# [RAW DATA]

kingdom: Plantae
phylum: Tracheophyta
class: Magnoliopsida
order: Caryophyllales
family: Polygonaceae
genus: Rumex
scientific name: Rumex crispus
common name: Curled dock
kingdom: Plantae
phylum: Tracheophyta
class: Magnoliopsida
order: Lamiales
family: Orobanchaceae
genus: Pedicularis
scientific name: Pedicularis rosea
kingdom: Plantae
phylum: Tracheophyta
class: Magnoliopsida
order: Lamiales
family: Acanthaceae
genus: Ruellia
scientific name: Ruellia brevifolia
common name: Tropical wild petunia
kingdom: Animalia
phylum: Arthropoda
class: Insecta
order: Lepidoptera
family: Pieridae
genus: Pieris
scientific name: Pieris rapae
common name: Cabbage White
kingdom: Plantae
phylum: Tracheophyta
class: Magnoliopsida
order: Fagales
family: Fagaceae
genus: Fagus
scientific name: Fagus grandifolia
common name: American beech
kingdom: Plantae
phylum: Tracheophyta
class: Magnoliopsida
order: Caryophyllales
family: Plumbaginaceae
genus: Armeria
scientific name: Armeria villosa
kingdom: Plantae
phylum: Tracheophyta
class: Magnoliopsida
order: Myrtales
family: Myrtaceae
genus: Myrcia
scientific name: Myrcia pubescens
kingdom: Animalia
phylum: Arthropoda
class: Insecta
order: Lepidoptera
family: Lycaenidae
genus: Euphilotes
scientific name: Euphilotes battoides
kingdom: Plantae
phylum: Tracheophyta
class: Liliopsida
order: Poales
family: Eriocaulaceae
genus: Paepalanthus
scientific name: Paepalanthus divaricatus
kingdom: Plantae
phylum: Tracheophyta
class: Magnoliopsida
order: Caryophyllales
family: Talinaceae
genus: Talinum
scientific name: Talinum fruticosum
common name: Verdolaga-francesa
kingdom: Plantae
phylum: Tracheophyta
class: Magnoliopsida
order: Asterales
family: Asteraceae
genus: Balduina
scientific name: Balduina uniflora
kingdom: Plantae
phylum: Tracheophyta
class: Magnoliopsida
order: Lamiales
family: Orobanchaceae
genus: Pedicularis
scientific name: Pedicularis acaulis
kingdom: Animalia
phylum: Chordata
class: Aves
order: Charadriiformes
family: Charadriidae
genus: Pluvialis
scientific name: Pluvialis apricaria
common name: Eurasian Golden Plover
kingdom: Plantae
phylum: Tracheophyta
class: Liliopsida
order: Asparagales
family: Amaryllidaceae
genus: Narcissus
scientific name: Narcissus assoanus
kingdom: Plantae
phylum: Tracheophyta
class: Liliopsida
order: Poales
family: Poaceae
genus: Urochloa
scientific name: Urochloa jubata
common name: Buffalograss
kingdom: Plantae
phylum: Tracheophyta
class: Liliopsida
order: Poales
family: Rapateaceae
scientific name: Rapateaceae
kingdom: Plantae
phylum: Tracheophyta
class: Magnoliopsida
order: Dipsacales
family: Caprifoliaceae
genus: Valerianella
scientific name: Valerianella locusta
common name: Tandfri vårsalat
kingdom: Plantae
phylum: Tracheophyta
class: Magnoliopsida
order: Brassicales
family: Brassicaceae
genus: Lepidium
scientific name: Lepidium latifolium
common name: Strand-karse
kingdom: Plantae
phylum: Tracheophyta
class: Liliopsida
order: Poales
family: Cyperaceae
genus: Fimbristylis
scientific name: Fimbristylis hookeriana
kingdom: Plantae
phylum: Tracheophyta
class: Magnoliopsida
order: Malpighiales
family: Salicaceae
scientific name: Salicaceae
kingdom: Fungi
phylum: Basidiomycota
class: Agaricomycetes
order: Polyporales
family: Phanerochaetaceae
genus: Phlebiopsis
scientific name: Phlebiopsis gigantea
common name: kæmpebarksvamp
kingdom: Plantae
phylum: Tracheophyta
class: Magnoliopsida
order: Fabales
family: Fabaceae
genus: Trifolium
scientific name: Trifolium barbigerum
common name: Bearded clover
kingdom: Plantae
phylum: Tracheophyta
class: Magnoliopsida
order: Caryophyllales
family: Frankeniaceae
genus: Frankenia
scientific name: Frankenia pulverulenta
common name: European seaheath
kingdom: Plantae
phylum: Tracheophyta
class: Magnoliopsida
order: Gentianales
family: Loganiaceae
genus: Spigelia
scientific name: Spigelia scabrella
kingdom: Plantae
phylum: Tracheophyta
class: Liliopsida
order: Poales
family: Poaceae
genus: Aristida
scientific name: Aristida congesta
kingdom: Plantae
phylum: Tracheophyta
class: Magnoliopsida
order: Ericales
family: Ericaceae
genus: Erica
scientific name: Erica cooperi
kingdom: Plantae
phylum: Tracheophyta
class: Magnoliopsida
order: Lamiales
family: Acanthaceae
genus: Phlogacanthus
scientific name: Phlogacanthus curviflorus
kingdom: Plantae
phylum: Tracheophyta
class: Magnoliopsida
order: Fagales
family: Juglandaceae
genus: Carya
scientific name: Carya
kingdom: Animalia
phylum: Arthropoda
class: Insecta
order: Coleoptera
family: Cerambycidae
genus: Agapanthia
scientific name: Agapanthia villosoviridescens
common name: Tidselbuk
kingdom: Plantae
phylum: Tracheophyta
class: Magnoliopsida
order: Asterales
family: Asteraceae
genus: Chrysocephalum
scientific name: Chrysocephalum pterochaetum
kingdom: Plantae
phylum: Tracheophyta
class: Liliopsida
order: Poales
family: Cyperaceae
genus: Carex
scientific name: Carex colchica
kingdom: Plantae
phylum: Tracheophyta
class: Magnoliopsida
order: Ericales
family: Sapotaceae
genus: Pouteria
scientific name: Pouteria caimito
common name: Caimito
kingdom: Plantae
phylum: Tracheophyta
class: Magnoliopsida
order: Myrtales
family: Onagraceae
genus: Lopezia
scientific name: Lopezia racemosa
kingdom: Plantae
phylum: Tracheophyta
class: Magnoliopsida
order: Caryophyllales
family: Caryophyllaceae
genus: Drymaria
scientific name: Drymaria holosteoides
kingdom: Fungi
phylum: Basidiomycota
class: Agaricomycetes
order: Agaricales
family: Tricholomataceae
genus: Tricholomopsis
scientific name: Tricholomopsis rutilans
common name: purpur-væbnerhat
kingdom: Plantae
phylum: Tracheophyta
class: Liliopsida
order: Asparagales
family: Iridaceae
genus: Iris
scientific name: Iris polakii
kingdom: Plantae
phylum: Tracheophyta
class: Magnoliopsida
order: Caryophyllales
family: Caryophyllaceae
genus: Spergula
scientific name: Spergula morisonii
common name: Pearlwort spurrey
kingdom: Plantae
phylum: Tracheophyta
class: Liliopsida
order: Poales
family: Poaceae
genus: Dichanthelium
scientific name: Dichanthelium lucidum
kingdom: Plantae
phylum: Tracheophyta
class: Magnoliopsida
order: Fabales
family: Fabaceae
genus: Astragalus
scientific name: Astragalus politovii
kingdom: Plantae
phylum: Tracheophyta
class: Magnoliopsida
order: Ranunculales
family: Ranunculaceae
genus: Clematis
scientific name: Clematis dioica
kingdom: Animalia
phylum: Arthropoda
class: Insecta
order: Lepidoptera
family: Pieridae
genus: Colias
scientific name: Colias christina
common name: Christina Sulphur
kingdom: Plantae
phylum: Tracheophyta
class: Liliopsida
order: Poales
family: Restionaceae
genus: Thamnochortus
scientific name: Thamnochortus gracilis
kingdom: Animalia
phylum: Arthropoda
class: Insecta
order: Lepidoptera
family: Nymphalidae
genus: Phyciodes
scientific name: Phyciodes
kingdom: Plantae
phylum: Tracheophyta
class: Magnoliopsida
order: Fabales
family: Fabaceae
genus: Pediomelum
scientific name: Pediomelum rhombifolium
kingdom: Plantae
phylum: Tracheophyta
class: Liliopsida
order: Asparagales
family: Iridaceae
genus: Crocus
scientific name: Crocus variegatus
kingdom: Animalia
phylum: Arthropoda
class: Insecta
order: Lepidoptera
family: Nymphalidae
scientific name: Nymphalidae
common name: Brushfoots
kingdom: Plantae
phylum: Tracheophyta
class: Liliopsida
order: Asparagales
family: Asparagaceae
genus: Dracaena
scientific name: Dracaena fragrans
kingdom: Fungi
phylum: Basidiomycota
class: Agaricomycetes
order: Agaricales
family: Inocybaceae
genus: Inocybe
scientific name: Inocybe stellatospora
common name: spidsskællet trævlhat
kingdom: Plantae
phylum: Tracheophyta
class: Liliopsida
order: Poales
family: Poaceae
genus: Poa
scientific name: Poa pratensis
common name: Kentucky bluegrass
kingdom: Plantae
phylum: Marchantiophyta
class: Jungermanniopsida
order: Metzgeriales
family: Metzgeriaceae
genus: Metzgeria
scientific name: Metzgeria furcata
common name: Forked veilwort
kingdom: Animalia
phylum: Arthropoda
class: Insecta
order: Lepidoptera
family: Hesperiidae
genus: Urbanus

# [GIVEN INSTRUCTION]
Present the stretch of the entries above from the line containing "family: Salicaceae" through the line containing "genus: Carya" as a numbered list, with one line per item and no blank lines. Include only those lines.

# [OUTPUT FOR THIS EXERCISE]
1. family: Salicaceae
2. scientific name: Salicaceae
3. kingdom: Fungi
4. phylum: Basidiomycota
5. class: Agaricomycetes
6. order: Polyporales
7. family: Phanerochaetaceae
8. genus: Phlebiopsis
9. scientific name: Phlebiopsis gigantea
10. common name: kæmpebarksvamp
11. kingdom: Plantae
12. phylum: Tracheophyta
13. class: Magnoliopsida
14. order: Fabales
15. family: Fabaceae
16. genus: Trifolium
17. scientific name: Trifolium barbigerum
18. common name: Bearded clover
19. kingdom: Plantae
20. phylum: Tracheophyta
21. class: Magnoliopsida
22. order: Caryophyllales
23. family: Frankeniaceae
24. genus: Frankenia
25. scientific name: Frankenia pulverulenta
26. common name: European seaheath
27. kingdom: Plantae
28. phylum: Tracheophyta
29. class: Magnoliopsida
30. order: Gentianales
31. family: Loganiaceae
32. genus: Spigelia
33. scientific name: Spigelia scabrella
34. kingdom: Plantae
35. phylum: Tracheophyta
36. class: Liliopsida
37. order: Poales
38. family: Poaceae
39. genus: Aristida
40. scientific name: Aristida congesta
41. kingdom: Plantae
42. phylum: Tracheophyta
43. class: Magnoliopsida
44. order: Ericales
45. family: Ericaceae
46. genus: Erica
47. scientific name: Erica cooperi
48. kingdom: Plantae
49. phylum: Tracheophyta
50. class: Magnoliopsida
51. order: Lamiales
52. family: Acanthaceae
53. genus: Phlogacanthus
54. scientific name: Phlogacanthus curviflorus
55. kingdom: Plantae
56. phylum: Tracheophyta
57. class: Magnoliopsida
58. order: Fagales
59. family: Juglandaceae
60. genus: Carya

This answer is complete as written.